The rotor blades generally include a suction side shell and a pressure side shell typically formed using molding processes that are bonded together at bond lines along the leading and trailing edges of the blade. Further, the pressure and suction shells are relatively lightweight and have structural properties (e.g., stiffness, buckling resistance and strength) which are not configured to withstand the bending moments and other loads exerted on the rotor blade during operation. Thus, to increase the stiffness, buckling resistance and strength of the rotor blade, the body shell is typically reinforced using one or more structural components (e.g. opposing spar caps with a shear web configured therebetween) that engage the inner pressure and suction side surfaces of the shell halves. The spar caps are typically constructed of various materials, including but not limited to glass fiber laminate composites and/or carbon fiber laminate composites. The shell of the rotor blade is generally built around the spar caps of the blade by stacking layers of fiber fabrics in a shell mold. The layers are then typically infused together, e.g. with a thermoset resin.

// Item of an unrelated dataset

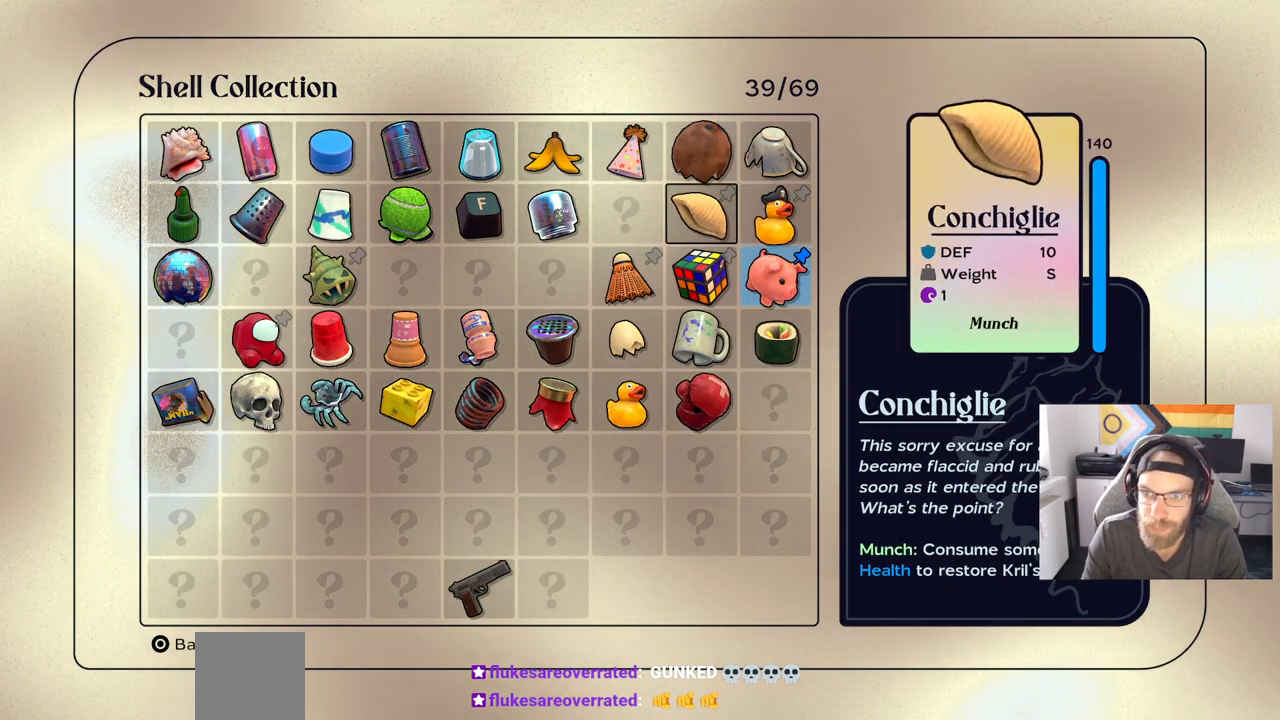
{"buttons": [], "left_stick": "center", "right_stick": "center", "events": []}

Such rotor blades, however, are not without issues. For example, different blade components typically require different physical properties. More specifically, the blade root typically needs increased strength over the blade tip. Further, regions at the leading edge of the blade may need improved toughness for erosion protection. As such, conventional rotor blades must be constructed of materials that can withstand the highest anticipated loads of any single component. Unfortunately, such materials can be expensive and since conventional blades are typically constructed of two blade halves, the entire blade has to be constructed of the expensive material.
In addition, methods used to manufacture the rotor blades and/or structural components thereof can be difficult to control, defect prone, and/or highly labor intensive due to handling of the dry fabrics and the challenges of infusing large laminated structures. Moreover, as rotor blades continue to increase in size, conventional manufacturing methods continue to increase in complexity as the blade halves are typically manufactured using opposing mold halves that must be large enough to accommodate the entire length of the rotor blade. As such, joining the large blade halves can be highly labor intensive and more susceptible to defects.
One known strategy for reducing the complexity and costs associated with manufacturing rotor blades is to manufacture the rotor blades in blade segments. The blade segments may then be assembled to form the rotor blade. However, known blade segments are constructed similar to the blade halves and require complex interconnecting components to join the segments together. In addition, known joint designs do not provide for sufficient alignment of the blade segments, thereby increasing the amount of time needed to assemble the blade segments. Further, conventional segmented blades are typically heavier than conventional blades due to the additional joints and/or related parts.
Thus, the art is continuously seeking new and improved rotor blades methods of manufacturing same that address the aforementioned issues. Accordingly, the present disclosure is directed to modular wind turbine rotor blades constructed of multiple resin systems that are tailored based on the desired physical properties of each blade component.